### TRECHO DA PÁGINA

○ ○ ○ ○ ○ ○ ○

Capítulo
I
A
SEMENTE
- Meu
filho, o que você faz aí, deitado nessa cama? Vá brincar com os seus
coleguinhas!, foi assim que minha mãe me
despertou do meu "sono acordado".
Por
volta dos meus dez anos de idade, era muito comum eu me isolar, para viajar num
mundo só meu, que ninguém mais via. Por lá, eu via coisas que neste mundo aqui
não havia; lá, eu aprendia muito mais do que por aqui. Foi num momento assim
que minha mãe me apanhou deitado em sua cama, geralmente com as pernas pendendo
para fora dela. Era meu jeito de “sonhar” ali. Minha mãe não conseguia entender
aquilo: como é que eu não estava brincando, como os outros garotos da minha
idade? Eu também não sabia por quê.
Anos
mais tarde, descobri que provavelmente havia muitas outras crianças que
“perdiam o olhar dentro do nada”, como se buscassem um mundo onde todas as
respostas podiam ser encontradas. Como pude ver nesse depoimento de Fred Alan
Wolf (físico americano especializado em Física Quântica), no livro “Quem somos
nós?”:
“A
pergunta realmente é: o que Deus está fazendo para construir um universo? [...]
Meu interesse sempre foi pela magia como uma forma de abordar o que eu pensava
ser uma coisa muito miraculosa. Basicamente, por que estamos aqui? O que está
acontecendo? Mesmo quando criança eu fazia essas perguntas.”
Eu
era muito taciturno em casa, mas na escola, eu era muito divertido. Gostava de
estudar, gostava do ambiente escolar, dos colegas, dos professores. Fui assim
por um bom tempo, até que algo aconteceu.
Naquele
dia, o primeiro horário era de matemática, com o professor Mesquita. Eu, como
sempre, sentado em uma das carteiras da frente da sala, para não perder nada da
aula. Mas já se haviam passado quase 30 minutos e eu não dera “um pio”, nenhuma
palavra, nenhum gracejo. O professor Mesquita estranhou.
-
O que é que está havendo? Você está tão quieto, não falou nada até agora!,
observou o professor.
-
Nada, não! – respondi evasivo, mas ele insistiu:
-
Nada, não, você não é assim. O que foi que aconteceu?
-
Minha mãe morreu!, disparei apenas sério, sem esboçar qualquer expressão de dor
ou tristeza.
A
turma toda entrou em comoção, embora alguns ainda esperassem que tudo não
passasse apenas de mais uma das minhas brincadeiras. O professor quebrou o
silêncio e perguntou com ar de aborrecimento.
-
Você está brincando? Não brinque com essas coisas!, sentenciou.
-
Não estou brincando, Ela morreu mesmo!
Isso
foi suficiente para a aula terminar. O professor Mesquita foi até a diretoria
comunicar o fato. A diretora veio de lá, não para me dar os pêsames ou coisa assim
– ela veio para me dar um “carão”.

○ ○ ○ ○ ○ ○ ○

Trechos de um conjunto de dados
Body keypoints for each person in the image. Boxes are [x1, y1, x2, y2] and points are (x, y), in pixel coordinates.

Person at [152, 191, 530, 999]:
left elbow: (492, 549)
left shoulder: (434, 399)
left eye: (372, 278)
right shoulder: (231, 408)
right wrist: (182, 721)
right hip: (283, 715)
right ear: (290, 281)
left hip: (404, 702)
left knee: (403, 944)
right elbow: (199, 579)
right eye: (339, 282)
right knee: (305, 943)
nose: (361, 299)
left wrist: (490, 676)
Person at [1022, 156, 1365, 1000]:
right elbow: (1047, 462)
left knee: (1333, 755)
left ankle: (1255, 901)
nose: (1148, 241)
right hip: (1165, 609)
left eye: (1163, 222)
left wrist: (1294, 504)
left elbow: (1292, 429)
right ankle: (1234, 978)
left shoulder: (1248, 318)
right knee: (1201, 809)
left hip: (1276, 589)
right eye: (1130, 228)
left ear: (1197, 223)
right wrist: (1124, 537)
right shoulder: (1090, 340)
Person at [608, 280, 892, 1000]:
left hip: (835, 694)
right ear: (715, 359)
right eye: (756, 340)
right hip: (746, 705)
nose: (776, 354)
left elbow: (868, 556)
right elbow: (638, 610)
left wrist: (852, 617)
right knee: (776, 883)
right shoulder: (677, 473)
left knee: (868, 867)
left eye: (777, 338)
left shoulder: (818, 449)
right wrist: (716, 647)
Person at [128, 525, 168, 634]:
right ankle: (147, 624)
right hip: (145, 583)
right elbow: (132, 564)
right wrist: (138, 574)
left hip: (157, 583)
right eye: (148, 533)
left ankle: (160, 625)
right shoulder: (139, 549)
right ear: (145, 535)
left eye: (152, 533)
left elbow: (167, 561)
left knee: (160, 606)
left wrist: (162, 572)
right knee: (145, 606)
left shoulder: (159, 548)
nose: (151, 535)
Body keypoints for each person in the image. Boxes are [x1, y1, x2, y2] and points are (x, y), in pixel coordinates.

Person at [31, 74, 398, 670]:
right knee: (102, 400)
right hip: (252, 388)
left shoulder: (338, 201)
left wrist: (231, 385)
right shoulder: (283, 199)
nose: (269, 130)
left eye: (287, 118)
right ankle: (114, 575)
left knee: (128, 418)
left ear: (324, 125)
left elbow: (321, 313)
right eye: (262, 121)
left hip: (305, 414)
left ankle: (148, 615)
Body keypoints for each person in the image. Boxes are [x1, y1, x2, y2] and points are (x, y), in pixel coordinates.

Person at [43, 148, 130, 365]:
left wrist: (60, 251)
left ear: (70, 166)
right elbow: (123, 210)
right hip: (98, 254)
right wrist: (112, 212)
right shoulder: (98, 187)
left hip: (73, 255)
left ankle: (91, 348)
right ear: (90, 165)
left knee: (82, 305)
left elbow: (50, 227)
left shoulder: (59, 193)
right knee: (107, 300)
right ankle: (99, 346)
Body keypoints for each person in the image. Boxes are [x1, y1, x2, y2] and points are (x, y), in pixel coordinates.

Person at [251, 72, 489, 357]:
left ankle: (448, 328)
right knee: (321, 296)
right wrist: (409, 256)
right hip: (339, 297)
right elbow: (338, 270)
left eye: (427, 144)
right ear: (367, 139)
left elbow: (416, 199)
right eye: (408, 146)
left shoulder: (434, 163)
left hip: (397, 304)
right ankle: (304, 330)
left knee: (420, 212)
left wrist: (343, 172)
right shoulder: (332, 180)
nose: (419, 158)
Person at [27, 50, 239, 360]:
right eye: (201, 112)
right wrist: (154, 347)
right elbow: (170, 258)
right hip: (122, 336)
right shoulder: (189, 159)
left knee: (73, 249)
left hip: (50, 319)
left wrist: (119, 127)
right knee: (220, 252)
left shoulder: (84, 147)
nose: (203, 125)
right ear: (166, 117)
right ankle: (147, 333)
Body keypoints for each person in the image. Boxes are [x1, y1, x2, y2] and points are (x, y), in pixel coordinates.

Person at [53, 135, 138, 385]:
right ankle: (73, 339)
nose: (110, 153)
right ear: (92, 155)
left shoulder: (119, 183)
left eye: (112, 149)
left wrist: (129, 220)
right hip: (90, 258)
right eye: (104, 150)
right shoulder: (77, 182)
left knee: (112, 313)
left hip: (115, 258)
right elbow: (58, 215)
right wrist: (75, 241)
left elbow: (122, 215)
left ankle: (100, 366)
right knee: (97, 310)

○ ○ ○ ○ ○ ○ ○

### O QUE FAZER
Reescreva de forma mais concisa o parágrafo do trecho da página que começa com "Por volta dos meus dez anos de idade", preservando seus fatos principais.

### RESPOSTA ESPERADA
Por volta dos dez anos, eu costumava me isolar para viajar num mundo só meu, onde via coisas que aqui não havia e aprendia mais. Num desses momentos, minha mãe me encontrou deitado em sua cama, com as pernas para fora. Ela não entendia por que eu não brincava como os outros garotos, e eu também não sabia.